STUDY MATERIAL —
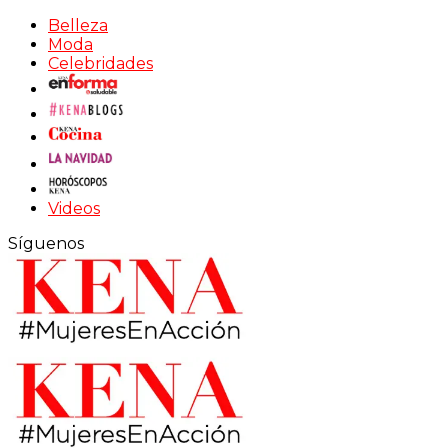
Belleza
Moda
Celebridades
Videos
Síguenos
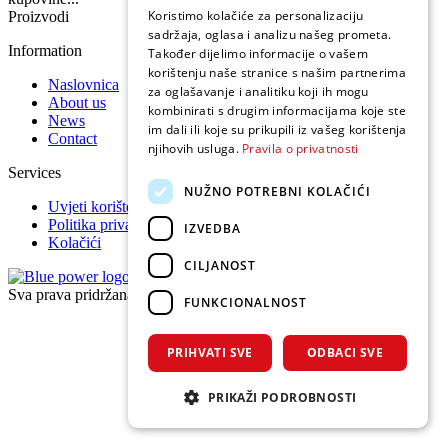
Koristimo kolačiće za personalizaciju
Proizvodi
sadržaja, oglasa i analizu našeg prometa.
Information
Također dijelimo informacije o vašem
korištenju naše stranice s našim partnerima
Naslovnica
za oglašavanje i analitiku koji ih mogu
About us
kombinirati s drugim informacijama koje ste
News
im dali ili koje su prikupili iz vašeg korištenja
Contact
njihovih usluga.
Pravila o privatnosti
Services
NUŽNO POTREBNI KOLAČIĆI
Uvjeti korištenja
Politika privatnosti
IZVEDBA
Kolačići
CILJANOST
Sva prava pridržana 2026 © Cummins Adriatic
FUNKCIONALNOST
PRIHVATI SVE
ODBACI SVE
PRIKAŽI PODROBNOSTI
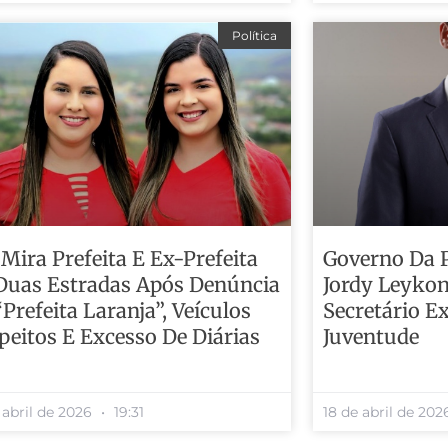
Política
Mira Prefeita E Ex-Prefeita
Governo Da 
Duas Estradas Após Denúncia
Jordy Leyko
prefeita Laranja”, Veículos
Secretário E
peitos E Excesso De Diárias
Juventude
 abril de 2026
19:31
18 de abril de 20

* * *

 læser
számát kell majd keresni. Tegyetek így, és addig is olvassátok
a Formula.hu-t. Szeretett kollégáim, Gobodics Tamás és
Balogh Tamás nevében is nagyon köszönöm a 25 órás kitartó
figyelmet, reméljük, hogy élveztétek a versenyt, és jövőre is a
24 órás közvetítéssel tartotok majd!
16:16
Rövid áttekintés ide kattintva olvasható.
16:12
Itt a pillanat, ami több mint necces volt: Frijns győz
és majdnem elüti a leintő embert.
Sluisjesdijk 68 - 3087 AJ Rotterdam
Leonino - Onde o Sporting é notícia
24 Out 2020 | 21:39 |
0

---

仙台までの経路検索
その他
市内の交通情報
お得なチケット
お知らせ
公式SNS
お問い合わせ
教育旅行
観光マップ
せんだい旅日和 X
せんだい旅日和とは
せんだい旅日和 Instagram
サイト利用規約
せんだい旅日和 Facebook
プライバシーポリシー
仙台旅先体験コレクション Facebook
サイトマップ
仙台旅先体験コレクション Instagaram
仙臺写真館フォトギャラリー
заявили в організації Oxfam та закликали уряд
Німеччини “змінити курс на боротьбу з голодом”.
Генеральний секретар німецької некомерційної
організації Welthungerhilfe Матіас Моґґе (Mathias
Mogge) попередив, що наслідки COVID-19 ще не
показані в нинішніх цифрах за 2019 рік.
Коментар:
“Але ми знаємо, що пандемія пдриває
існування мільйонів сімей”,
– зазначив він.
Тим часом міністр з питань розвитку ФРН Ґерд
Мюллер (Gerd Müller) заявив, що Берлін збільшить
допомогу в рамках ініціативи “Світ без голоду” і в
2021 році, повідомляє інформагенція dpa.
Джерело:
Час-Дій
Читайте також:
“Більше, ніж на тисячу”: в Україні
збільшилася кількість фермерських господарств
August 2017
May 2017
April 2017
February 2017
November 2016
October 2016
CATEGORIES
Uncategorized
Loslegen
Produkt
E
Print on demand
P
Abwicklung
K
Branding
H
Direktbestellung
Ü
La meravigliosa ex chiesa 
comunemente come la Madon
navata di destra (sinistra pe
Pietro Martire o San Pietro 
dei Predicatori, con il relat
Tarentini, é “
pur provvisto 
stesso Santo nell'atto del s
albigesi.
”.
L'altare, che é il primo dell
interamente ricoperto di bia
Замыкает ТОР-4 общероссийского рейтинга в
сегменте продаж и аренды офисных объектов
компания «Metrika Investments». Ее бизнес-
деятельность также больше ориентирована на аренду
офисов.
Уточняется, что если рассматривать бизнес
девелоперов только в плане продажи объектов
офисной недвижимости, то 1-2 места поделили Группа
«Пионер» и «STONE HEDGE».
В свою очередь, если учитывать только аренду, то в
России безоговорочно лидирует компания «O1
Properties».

PROBLEM TO WORK ON — Every line above holding the string "організації" should be listed.

TASK ANSWER —
заявили в організації Oxfam та закликали уряд
організації Welthungerhilfe Матіас Моґґе (Mathias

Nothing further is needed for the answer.